Where Good Ideas Come From doesn't officially hit the shelves until Tuesday, but a handful of reviews started running in the past few days.
• In Portland, where I will be speaking at the end of this week, The Oregonian said my "'long zoom' view of fertile idea-ecosystems is engaging, informative and, well, inspirational." (Though I was a bit too glib about new tech platforms like Twitter apparently.)
• The Economist calls Good Ideas "the grand synthesis" of my other six books, which I think is a compliment, assuming they don't think the other six books are awful. It's a joint review with Kevin Kelly's superb What Technology Wants, and if you like that particular cocktail, you should read this fun Wired conversation between Kevin and me. (And then buy tickets for our joint event at the New York Public Library.)
• In Seattle, where I will also be appearing this week, the Times runs a very nice review that ends with this paragraph: "Johnson's own interest stops him short of saying patents and copyrights should be thrown out altogether.
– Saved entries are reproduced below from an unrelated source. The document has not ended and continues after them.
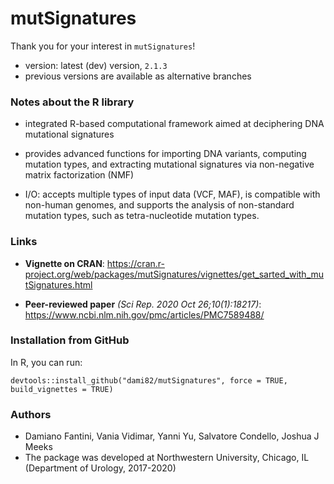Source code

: # mutSignatures

Thank you for your interest in `mutSignatures`! 

- version: latest (dev) version, `2.1.3`
- previous versions are available as alternative branches

### Notes about the R library

- integrated R-based computational framework aimed at deciphering DNA mutational signatures

- provides advanced functions for importing DNA variants, computing mutation types, and 
extracting mutational signatures via non-negative matrix factorization (NMF) 

- I/O: accepts multiple types of input data (VCF, MAF), is compatible with non-human genomes, 
and supports the analysis of non-standard mutation types, such as tetra-nucleotide mutation types. 


### Links

- **Vignette on CRAN**: <https://cran.r-project.org/web/packages/mutSignatures/vignettes/get_sarted_with_mutSignatures.html>

- **Peer-reviewed paper** *(Sci Rep. 2020 Oct 26;10(1):18217)*: <https://www.ncbi.nlm.nih.gov/pmc/articles/PMC7589488/>

### Installation from GitHub

In R, you can run:
```
devtools::install_github("dami82/mutSignatures", force = TRUE, build_vignettes = TRUE)
```

### Authors

- Damiano Fantini, Vania Vidimar, Yanni Yu, Salvatore Condello, Joshua J Meeks
- The package was developed at Northwestern University, Chicago, IL (Department of Urology, 2017-2020)
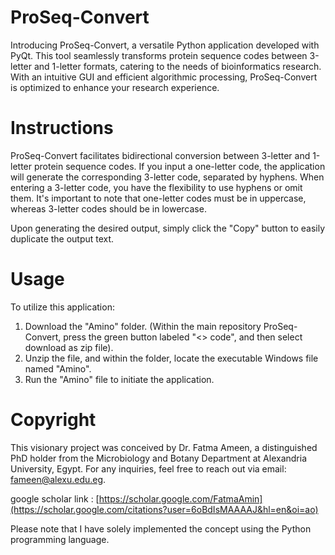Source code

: # ProSeq-Convert
Introducing ProSeq-Convert, a versatile Python application developed with PyQt. This tool seamlessly transforms protein sequence codes between 3-letter and 1-letter formats, catering to the needs of bioinformatics research. With an intuitive GUI and efficient algorithmic processing, ProSeq-Convert is optimized to enhance your research experience.

# Instructions
ProSeq-Convert facilitates bidirectional conversion between 3-letter and 1-letter protein sequence codes. If you input a one-letter code, the application will generate the corresponding 3-letter code, separated by hyphens. When entering a 3-letter code, you have the flexibility to use hyphens or omit them. It's important to note that one-letter codes must be in uppercase, whereas 3-letter codes should be in lowercase.

Upon generating the desired output, simply click the "Copy" button to easily duplicate the output text.

# Usage
To utilize this application:
1. Download the "Amino" folder. (Within the main repository ProSeq-Convert, press the green button labeled "<> code", and then select download as zip file).
2. Unzip the file, and within the folder, locate the executable Windows file named "Amino".
3. Run the "Amino" file to initiate the application.

# Copyright
This visionary project was conceived by Dr. Fatma Ameen, a distinguished PhD holder from the Microbiology and Botany Department at Alexandria University, Egypt. For any inquiries, feel free to reach out via email: fameen@alexu.edu.eg.

google scholar link : [https://scholar.google.com/FatmaAmin](https://scholar.google.com/citations?user=6oBdIsMAAAAJ&hl=en&oi=ao)

Please note that I have solely implemented the concept using the Python programming language.

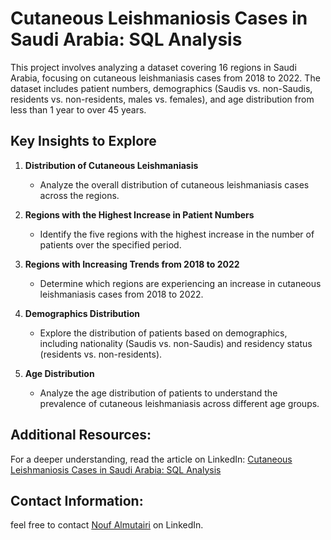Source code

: # Cutaneous Leishmaniosis Cases in Saudi Arabia: SQL Analysis

This project involves analyzing a dataset covering 16 regions in Saudi Arabia, focusing on cutaneous leishmaniasis cases from 2018 to 2022. The dataset includes patient numbers, demographics (Saudis vs. non-Saudis, residents vs. non-residents, males vs. females), and age distribution from less than 1 year to over 45 years.

## Key Insights to Explore

1. **Distribution of Cutaneous Leishmaniasis**
   - Analyze the overall distribution of cutaneous leishmaniasis cases across the regions.

2. **Regions with the Highest Increase in Patient Numbers**
   - Identify the five regions with the highest increase in the number of patients over the specified period.

3. **Regions with Increasing Trends from 2018 to 2022**
   - Determine which regions are experiencing an increase in cutaneous leishmaniasis cases from 2018 to 2022.

4. **Demographics Distribution**
   - Explore the distribution of patients based on demographics, including nationality (Saudis vs. non-Saudis) and residency status (residents vs. non-residents).

5. **Age Distribution**
   - Analyze the age distribution of patients to understand the prevalence of cutaneous leishmaniasis across different age groups.


## Additional Resources:
For a deeper understanding, read the article on LinkedIn: [Cutaneous Leishmaniosis Cases in Saudi Arabia: SQL Analysis](https://www.linkedin.com/in/nouf-almutairi-5671132a2/)

## Contact Information:
feel free to contact [Nouf Almutairi](https://www.linkedin.com/in/nouf-almutairi-5671132a2/) on LinkedIn.


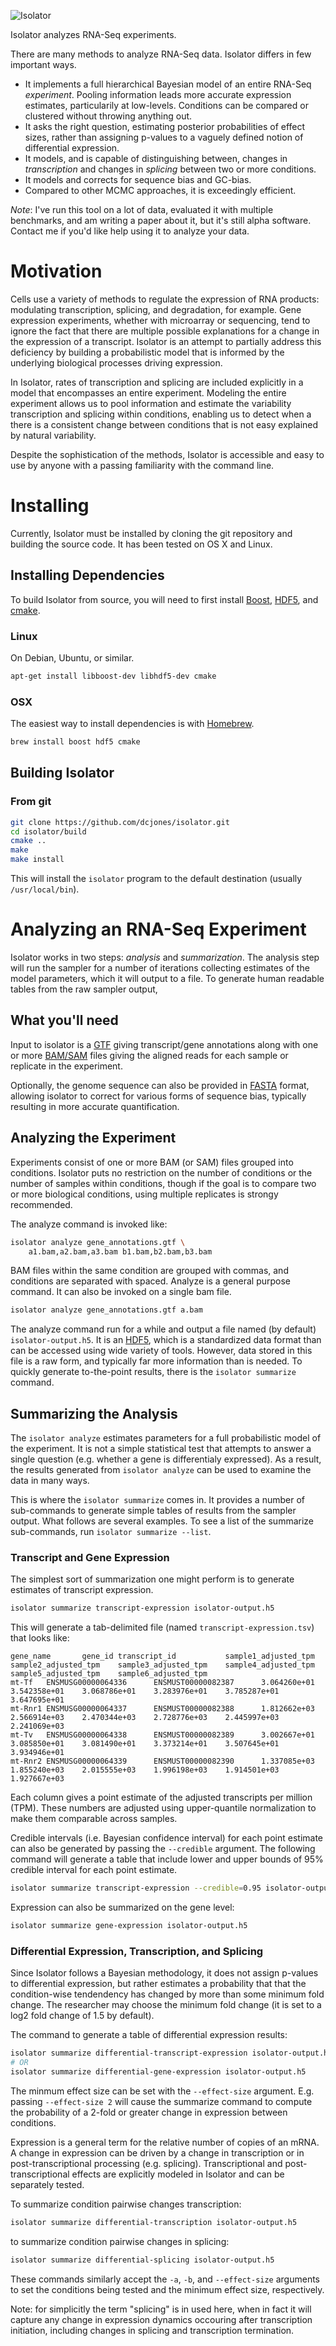 ![Isolator](http://homes.cs.washington.edu/~dcjones/isolator/logo.svg)

Isolator analyzes RNA-Seq experiments.

There are many methods to analyze RNA-Seq data. Isolator differs in few
important ways.

  * It implements a full hierarchical Bayesian model of an entire RNA-Seq
    *experiment*. Pooling information leads more accurate expression estimates,
    particularily at low-levels. Conditions can be compared or clustered
    without throwing anything out.
  * It asks the right question, estimating posterior probabilities of effect
    sizes, rather than assigning p-values to a vaguely defined notion of
    differential expression.
  * It models, and is capable of distinguishing between, changes in
    *transcription* and changes in *splicing* between two or more conditions.
  * It models and corrects for sequence bias and GC-bias.
  * Compared to other MCMC approaches, it is exceedingly efficient.

*Note*: I've run this tool on a lot of data, evaluated it with multiple
benchmarks, and am writing a paper about it, but it's still alpha software.
Contact me if you'd like help using it to analyze your data.

# Motivation

Cells use a variety of methods to regulate the expression of RNA products:
modulating transcription, splicing, and degradation, for example. Gene
expression experiments, whether with microarray or sequencing, tend to ignore
the fact that there are multiple possible explanations for a change in the
expression of a transcript. Isolator is an attempt to partially address this
deficiency by building a probabilistic model that is informed by the underlying
biological processes driving expression.

In Isolator, rates of transcription and splicing are included explicitly in a
model that encompasses an entire experiment. Modeling the entire experiment
allows us to pool information and estimate the variability transcription and
splicing within conditions, enabling us to detect when a there is a consistent
change between conditions that is not easy explained by natural variability.

Despite the sophistication of the methods, Isolator is accessible and easy to
use by anyone with a passing familiarity with the command line.

# Installing

Currently, Isolator must be installed by cloning the git repository and building
the source code. It has been tested on OS X and Linux.

## Installing Dependencies

To build Isolator from source, you will need to first install
[Boost](http://www.boost.org/), [HDF5](http://www.hdfgroup.org/HDF5/), and
[cmake](http://www.cmake.org/).

### Linux

On Debian, Ubuntu, or similar.

```sh
apt-get install libboost-dev libhdf5-dev cmake
```

### OSX

The easiest way to install dependencies is with [Homebrew](http://brew.sh/).

```sh
brew install boost hdf5 cmake
```

## Building Isolator

### From git

```sh
git clone https://github.com/dcjones/isolator.git
cd isolator/build
cmake ..
make
make install
```

This will install the `isolator` program to the default destination (usually
`/usr/local/bin`).


# Analyzing an RNA-Seq Experiment

Isolator works in two steps: *analysis* and *summarization*. The analysis step
will run the sampler for a number of iterations collecting estimates of the
model parameters, which it will output to a file. To generate human readable
tables from the raw sampler output,

## What you'll need

Input to isolator is a [GTF](http://en.wikipedia.org/wiki/Gene_transfer_format)
giving transcript/gene annotations along with one or more
[BAM/SAM](http://en.wikipedia.org/wiki/SAMtools) files giving the aligned reads
for each sample or replicate in the experiment.

Optionally, the genome sequence can also be provided in
[FASTA](http://en.wikipedia.org/wiki/Fasta) format, allowing isolator to
correct for various forms of sequence bias, typically resulting in more accurate
quantification.

## Analyzing the Experiment

Experiments consist of one or more BAM (or SAM) files grouped into conditions.
Isolator puts no restriction on the number of conditions or the number of
samples within conditions, though if the goal is to compare two or more
biological conditions, using multiple replicates is strongy recommended.

The analyze command is invoked like:

```sh
isolator analyze gene_annotations.gtf \
    a1.bam,a2.bam,a3.bam b1.bam,b2.bam,b3.bam
```

BAM files within the same condition are grouped with commas, and conditions are
separated with spaced. Analyze is a general purpose command. It can also be
invoked on a single bam file.

```sh
isolator analyze gene_annotations.gtf a.bam
```

The analyze command run for a while and output a file named (by default)
`isolator-output.h5`. It is an [HDF5](http://www.hdfgroup.org/HDF5/), which is
a standardized data format than can be accessed using wide variety of tools.
However, data stored in this file is a raw form, and typically far more
information than is needed. To quickly generate to-the-point results, there is
the `isolator summarize` command.


## Summarizing the Analysis

The `isolator analyze` estimates parameters for a full probabilistic model of
the experiment. It is not a simple statistical test that attempts to answer a
single question (e.g. whether a gene is differentialy expressed). As a result, the
results generated from `isolator analyze` can be used to examine the data in
many ways.

This is where the `isolator summarize` comes in. It provides a number of
sub-commands to generate simple tables of results from the sampler output.
What follows are several examples. To see a list of the summarize sub-commands,
run `isolator summarize --list`.

### Transcript and Gene Expression

The simplest sort of summarization one might perform is to generate estimates of
transcript expression.

```sh
isolator summarize transcript-expression isolator-output.h5
```

This will generate a tab-delimited file (named `transcript-expression.tsv`) that looks like:
```csv
gene_name       gene_id transcript_id           sample1_adjusted_tpm    sample2_adjusted_tpm    sample3_adjusted_tpm    sample4_adjusted_tpm    sample5_adjusted_tpm    sample6_adjusted_tpm
mt-Tf   ENSMUSG00000064336      ENSMUST00000082387      3.064260e+01    3.542358e+01    3.068786e+01    3.283976e+01    3.785287e+01    3.647695e+01
mt-Rnr1 ENSMUSG00000064337      ENSMUST00000082388      1.812662e+03    2.566914e+03    2.470344e+03    2.728776e+03    2.445997e+03    2.241069e+03
mt-Tv   ENSMUSG00000064338      ENSMUST00000082389      3.002667e+01    3.085850e+01    3.081490e+01    3.373214e+01    3.507645e+01    3.934946e+01
mt-Rnr2 ENSMUSG00000064339      ENSMUST00000082390      1.337085e+03    1.855240e+03    2.015555e+03    1.996198e+03    1.914501e+03    1.927667e+03
```

Each column gives a point estimate of the adjusted transcripts per million
(TPM). These numbers are adjusted using upper-quantile normalization to make
them comparable across samples.

Credible intervals (i.e. Bayesian confidence interval) for each point estimate
can also be generated by passing the `--credible` argument. The following
command will generate a table that include lower and upper bounds of 95%
credible interval for each point estimate.
```sh
isolator summarize transcript-expression --credible=0.95 isolator-output.h5
```

Expression can also be summarized on the gene level:
```sh
isolator summarize gene-expression isolator-output.h5
```

### Differential Expression, Transcription, and Splicing

Since Isolator follows a Bayesian methodology, it does not assign p-values to
differential expression, but rather estimates a probability that that
the condition-wise tendendency has changed by more than some minimum fold
change. The researcher may choose the minimum fold change (it is set to a log2 fold
change of 1.5 by default).

The command to generate a table of differential expression results:
```sh
isolator summarize differential-transcript-expression isolator-output.h5
# OR
isolator summarize differential-gene-expression isolator-output.h5
```

The minmum effect size can be set with the `--effect-size` argument.
E.g.  passing `--effect-size 2` will cause the summarize command to compute the
probability of a 2-fold or greater change in expression between conditions.

Expression is a general term for the relative number of copies of an mRNA. A
change in expression can be driven by a change in transcription or in
post-transcriptional processing (e.g. splicing). Transcriptional and
post-transcriptional effects are explicitly modeled in Isolator and can be
separately tested.

To summarize condition pairwise changes transcription:
```sh
isolator summarize differential-transcription isolator-output.h5
```

to summarize condition pairwise changes in splicing:
```sh
isolator summarize differential-splicing isolator-output.h5
```

These commands similarly accept the `-a`, `-b`, and `--effect-size` arguments to
set the conditions being tested and the minimum effect size, respectively.

Note: for simplicitly the term "splicing" is in used here, when in fact it will
capture any change in expression dynamics occouring after transcription
initiation, including changes in splicing and transcription termination.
People who create intellectual property, including books like this, need to be paid — an argument, writes Johnson, 'I am more than sympathetic toward.' No doubt that goes also for his publisher, Riverhead Books, which is owned by Penguin, which is owned by Pearson, a great corporation based in London." I will have more to say on this theme in the coming weeks, but suffice to say that there are multiple reasons why copyright and patent law shouldn't be thrown out altogether, most of which have nothing to do with my commercial interests, and the book discusses them at some length.
• It's behind a paywall, so you're just going to have to trust me on this, but the Sunday Times in the UK ran a review this morning that began by calling Good Ideas "an exhilarating, idea-thirsty book."
• Finally, last week's Publisher's Weekly ran a long interview with me that discussed Good Ideas, but also went into some detail about my thoughts on the future of digital books, and my frustrations with the forced limitations of today's e-book software.